Fig. P6.57 and P6.58

To determine

The force in the members $DF,DG\text{and }EG$.

Answer to Problem 6.57P

The force in the members $DF,DG\text{and }EG$ are, $10.48\text{kips}$, $3.35\text{kips}$ both of which are compressive forces and $13.02\text{kips}$ which is a tension force respectively.

Explanation of Solution

The Howe scissors roof truss is loaded as shown in the figure. There is load at all the point on the top.
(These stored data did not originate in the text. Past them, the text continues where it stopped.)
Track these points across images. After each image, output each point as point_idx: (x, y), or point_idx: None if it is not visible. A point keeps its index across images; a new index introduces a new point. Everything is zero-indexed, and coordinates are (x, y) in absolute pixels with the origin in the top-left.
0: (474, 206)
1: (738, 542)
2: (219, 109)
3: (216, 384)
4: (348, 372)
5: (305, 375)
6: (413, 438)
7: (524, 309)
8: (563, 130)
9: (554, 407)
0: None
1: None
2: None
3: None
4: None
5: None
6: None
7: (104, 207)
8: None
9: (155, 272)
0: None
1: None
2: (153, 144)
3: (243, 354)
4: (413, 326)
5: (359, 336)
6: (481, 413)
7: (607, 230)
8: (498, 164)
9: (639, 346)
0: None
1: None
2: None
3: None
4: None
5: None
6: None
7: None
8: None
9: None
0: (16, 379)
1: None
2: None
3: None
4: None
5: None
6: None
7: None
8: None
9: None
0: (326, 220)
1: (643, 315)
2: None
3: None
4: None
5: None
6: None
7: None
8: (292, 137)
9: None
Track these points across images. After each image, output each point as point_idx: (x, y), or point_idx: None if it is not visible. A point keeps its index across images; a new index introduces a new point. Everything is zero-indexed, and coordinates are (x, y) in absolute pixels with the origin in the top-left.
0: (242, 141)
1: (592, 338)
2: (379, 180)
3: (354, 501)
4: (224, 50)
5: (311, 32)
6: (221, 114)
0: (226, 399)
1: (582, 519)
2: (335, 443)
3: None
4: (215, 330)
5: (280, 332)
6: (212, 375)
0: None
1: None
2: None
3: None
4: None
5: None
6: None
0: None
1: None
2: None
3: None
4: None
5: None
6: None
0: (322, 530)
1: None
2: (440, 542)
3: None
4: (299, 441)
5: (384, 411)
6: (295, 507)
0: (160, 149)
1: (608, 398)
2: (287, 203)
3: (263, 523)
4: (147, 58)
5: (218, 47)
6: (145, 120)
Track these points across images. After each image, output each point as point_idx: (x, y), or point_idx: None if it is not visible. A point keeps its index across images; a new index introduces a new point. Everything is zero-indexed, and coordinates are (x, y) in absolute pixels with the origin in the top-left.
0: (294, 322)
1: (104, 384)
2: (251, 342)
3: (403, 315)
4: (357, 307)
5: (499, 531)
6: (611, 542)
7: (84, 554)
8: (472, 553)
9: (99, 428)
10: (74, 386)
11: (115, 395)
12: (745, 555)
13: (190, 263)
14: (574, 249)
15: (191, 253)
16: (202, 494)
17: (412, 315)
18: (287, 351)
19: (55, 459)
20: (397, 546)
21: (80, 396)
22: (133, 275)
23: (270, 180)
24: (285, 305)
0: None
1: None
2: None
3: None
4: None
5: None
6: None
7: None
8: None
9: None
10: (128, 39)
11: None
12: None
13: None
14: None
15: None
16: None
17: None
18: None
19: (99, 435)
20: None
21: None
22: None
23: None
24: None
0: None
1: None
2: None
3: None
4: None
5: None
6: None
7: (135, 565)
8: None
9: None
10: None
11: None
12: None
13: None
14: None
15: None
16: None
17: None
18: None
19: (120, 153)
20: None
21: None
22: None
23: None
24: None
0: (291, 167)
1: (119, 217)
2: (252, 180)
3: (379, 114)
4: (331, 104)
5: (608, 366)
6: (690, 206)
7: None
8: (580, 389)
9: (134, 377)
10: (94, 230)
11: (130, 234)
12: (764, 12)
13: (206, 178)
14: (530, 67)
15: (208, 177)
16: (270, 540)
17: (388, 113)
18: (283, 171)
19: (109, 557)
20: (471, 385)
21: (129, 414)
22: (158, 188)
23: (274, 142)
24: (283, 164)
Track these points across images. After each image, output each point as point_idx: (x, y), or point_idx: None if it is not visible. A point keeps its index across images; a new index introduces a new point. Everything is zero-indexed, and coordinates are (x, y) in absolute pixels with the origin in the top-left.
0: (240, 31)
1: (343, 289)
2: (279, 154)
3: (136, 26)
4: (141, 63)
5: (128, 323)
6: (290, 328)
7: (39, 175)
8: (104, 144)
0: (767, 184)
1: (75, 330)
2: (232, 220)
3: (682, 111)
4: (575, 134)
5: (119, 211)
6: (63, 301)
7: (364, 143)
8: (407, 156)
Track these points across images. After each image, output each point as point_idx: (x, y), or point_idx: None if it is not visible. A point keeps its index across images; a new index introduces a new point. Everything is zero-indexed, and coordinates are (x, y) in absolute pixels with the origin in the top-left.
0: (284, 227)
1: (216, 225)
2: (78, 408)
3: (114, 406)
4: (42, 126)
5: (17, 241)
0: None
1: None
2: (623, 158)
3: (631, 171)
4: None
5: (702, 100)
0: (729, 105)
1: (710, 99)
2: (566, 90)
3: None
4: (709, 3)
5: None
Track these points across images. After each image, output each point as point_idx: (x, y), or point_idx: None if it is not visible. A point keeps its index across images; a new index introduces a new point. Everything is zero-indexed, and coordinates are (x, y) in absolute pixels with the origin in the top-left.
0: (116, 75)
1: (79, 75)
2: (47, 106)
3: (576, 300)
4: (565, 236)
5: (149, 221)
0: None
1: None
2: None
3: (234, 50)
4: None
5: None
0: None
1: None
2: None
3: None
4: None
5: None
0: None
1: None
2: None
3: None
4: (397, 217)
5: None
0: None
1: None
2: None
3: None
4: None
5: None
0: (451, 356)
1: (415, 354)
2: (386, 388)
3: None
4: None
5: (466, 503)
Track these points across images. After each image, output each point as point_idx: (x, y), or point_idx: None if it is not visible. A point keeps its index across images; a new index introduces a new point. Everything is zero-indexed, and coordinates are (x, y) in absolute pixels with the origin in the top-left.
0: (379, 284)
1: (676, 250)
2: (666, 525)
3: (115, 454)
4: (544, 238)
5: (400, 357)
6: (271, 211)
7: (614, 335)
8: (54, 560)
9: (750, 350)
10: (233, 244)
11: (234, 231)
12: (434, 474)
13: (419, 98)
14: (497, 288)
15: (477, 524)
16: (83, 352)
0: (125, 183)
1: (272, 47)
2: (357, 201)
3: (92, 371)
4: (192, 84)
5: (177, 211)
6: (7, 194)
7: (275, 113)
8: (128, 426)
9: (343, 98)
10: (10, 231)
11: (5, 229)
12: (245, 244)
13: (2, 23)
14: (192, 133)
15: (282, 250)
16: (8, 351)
The free body diagram of the given arrangement is given by Figure 1.

 

The total load on the truss is given from the figure as,

$\begin{array}{c}\text{Total load}=5\left(1.6\text{kips}\right)+2\left(0.8\text{kips}\right)\\ =9.60\text{kips}\end{array}$

By symmetry the $y$ component of the reaction at $A$ will be half the total load.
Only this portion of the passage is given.